## Task details
Please echo the lines starting at the line that contains "Only an adjacent comparison point, not an" and ending at the line that contains "Before choosing, focus on", both included. Reproduce only those lines, unchanged.

## Records shown
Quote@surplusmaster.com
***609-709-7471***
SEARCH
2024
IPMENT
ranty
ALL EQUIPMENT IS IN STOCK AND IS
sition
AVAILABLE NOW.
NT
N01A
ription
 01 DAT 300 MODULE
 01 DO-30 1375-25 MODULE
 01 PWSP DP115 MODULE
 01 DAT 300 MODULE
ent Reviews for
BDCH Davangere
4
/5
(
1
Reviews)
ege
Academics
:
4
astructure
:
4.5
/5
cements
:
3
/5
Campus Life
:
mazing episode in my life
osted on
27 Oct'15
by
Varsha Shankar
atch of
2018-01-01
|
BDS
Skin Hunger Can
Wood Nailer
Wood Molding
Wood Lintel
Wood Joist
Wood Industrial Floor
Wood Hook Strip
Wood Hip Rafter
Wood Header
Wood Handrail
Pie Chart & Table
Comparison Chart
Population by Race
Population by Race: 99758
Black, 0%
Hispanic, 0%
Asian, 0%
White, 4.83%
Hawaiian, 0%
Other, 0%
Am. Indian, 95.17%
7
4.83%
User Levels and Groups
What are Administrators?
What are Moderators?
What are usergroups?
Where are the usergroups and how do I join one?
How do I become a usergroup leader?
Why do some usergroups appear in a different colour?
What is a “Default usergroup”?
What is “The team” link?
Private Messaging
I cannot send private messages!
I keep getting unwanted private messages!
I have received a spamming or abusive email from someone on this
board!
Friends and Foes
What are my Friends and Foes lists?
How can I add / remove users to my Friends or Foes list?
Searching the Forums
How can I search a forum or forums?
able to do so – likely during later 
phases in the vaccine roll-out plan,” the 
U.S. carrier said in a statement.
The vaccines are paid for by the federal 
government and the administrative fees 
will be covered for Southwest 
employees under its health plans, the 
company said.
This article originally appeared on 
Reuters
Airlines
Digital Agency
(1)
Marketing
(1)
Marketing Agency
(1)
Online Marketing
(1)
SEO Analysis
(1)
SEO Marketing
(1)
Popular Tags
==
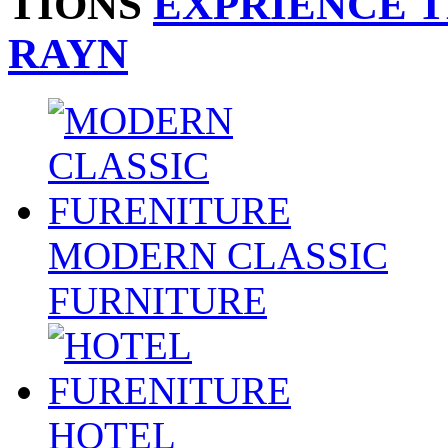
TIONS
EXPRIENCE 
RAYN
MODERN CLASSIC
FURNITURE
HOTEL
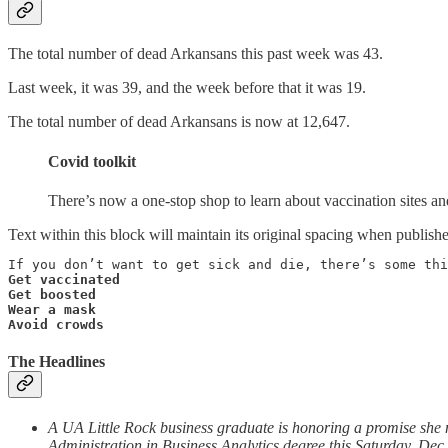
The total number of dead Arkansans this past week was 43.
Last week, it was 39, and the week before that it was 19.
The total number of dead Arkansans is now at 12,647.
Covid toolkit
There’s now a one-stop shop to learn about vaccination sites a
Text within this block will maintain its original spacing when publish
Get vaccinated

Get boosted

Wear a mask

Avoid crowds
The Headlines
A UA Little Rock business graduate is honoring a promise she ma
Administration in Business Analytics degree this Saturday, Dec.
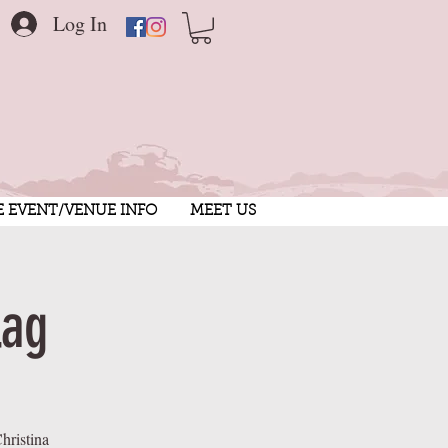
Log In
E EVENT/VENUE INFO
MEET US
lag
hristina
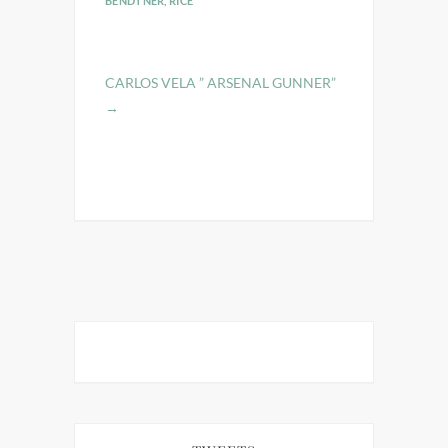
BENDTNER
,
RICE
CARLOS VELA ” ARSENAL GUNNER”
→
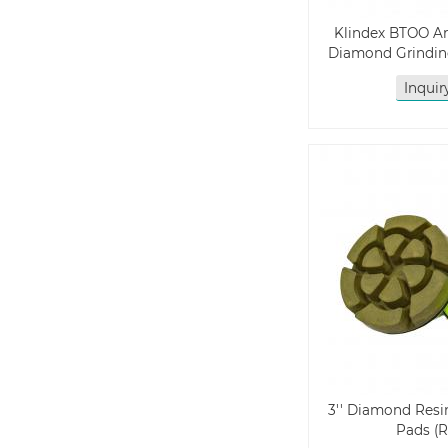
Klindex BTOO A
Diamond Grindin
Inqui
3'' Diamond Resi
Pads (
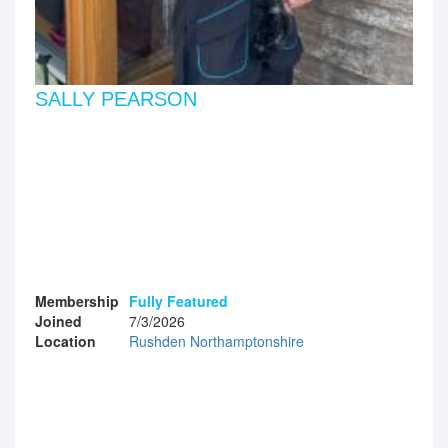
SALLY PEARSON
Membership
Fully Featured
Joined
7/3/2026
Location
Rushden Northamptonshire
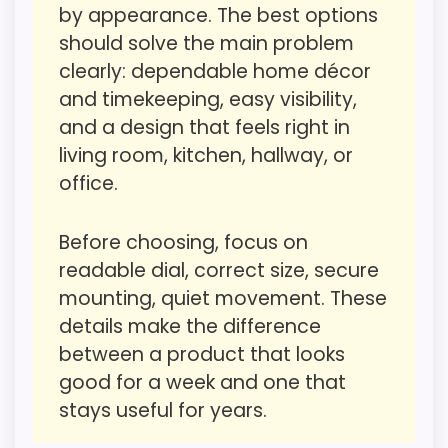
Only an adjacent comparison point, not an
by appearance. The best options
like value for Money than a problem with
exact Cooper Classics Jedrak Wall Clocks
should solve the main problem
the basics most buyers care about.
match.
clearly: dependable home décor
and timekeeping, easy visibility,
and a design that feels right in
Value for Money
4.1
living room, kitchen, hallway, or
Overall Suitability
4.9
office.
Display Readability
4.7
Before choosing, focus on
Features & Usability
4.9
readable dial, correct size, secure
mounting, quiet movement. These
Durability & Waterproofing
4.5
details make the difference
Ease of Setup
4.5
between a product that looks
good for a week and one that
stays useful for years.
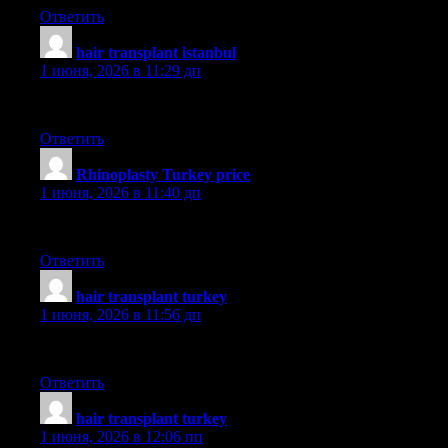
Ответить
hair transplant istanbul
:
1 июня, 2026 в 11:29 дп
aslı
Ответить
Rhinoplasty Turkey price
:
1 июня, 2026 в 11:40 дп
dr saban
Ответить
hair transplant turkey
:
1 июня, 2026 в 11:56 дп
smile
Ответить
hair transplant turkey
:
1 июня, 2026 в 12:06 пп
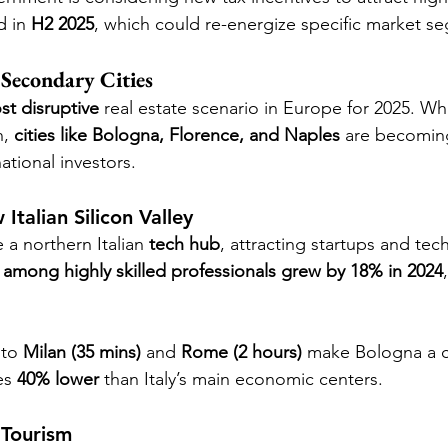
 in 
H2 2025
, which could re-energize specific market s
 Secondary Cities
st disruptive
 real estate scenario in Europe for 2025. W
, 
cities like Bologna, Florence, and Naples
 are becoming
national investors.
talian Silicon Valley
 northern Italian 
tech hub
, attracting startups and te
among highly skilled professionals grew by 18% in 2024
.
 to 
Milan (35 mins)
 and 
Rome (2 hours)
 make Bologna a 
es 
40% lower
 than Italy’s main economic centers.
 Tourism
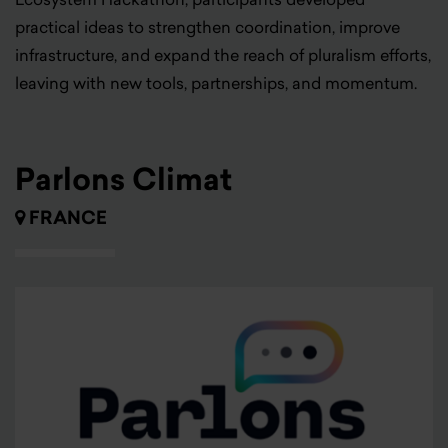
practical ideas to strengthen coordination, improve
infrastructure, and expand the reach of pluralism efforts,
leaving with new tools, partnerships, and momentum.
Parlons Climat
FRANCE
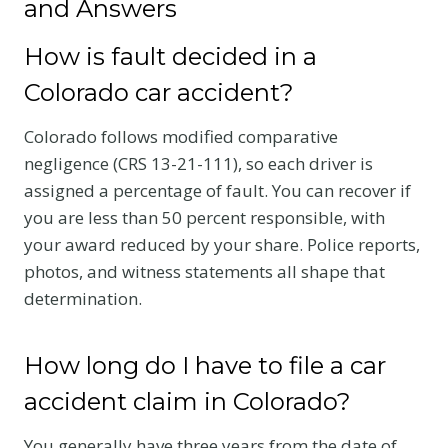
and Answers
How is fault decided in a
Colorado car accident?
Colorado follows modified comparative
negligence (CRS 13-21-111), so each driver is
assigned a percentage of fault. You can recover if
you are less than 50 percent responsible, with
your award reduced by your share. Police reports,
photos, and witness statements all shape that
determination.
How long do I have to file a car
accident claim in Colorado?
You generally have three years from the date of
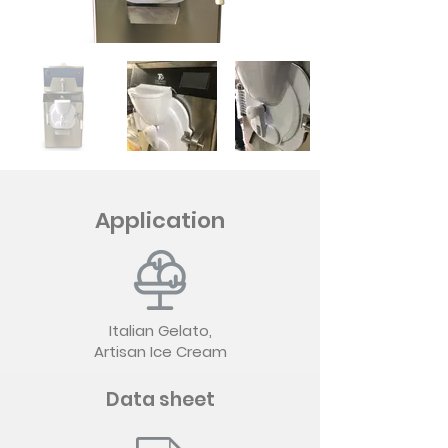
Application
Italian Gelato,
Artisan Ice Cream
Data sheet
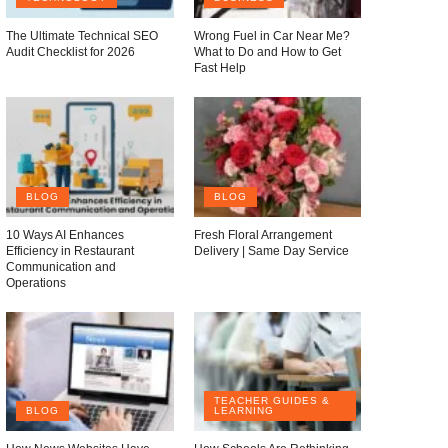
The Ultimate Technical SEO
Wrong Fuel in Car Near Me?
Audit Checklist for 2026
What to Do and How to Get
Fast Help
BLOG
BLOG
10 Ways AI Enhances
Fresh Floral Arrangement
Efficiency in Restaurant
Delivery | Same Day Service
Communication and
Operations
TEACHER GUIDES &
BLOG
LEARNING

## Answer area
Only an adjacent comparison point, not an
by appearance. The best options
like value for Money than a problem with
exact Cooper Classics Jedrak Wall Clocks
should solve the main problem
the basics most buyers care about.
match.
clearly: dependable home décor
and timekeeping, easy visibility,
and a design that feels right in
Value for Money
4.1
living room, kitchen, hallway, or
Overall Suitability
4.9
office.
Display Readability
4.7
Before choosing, focus on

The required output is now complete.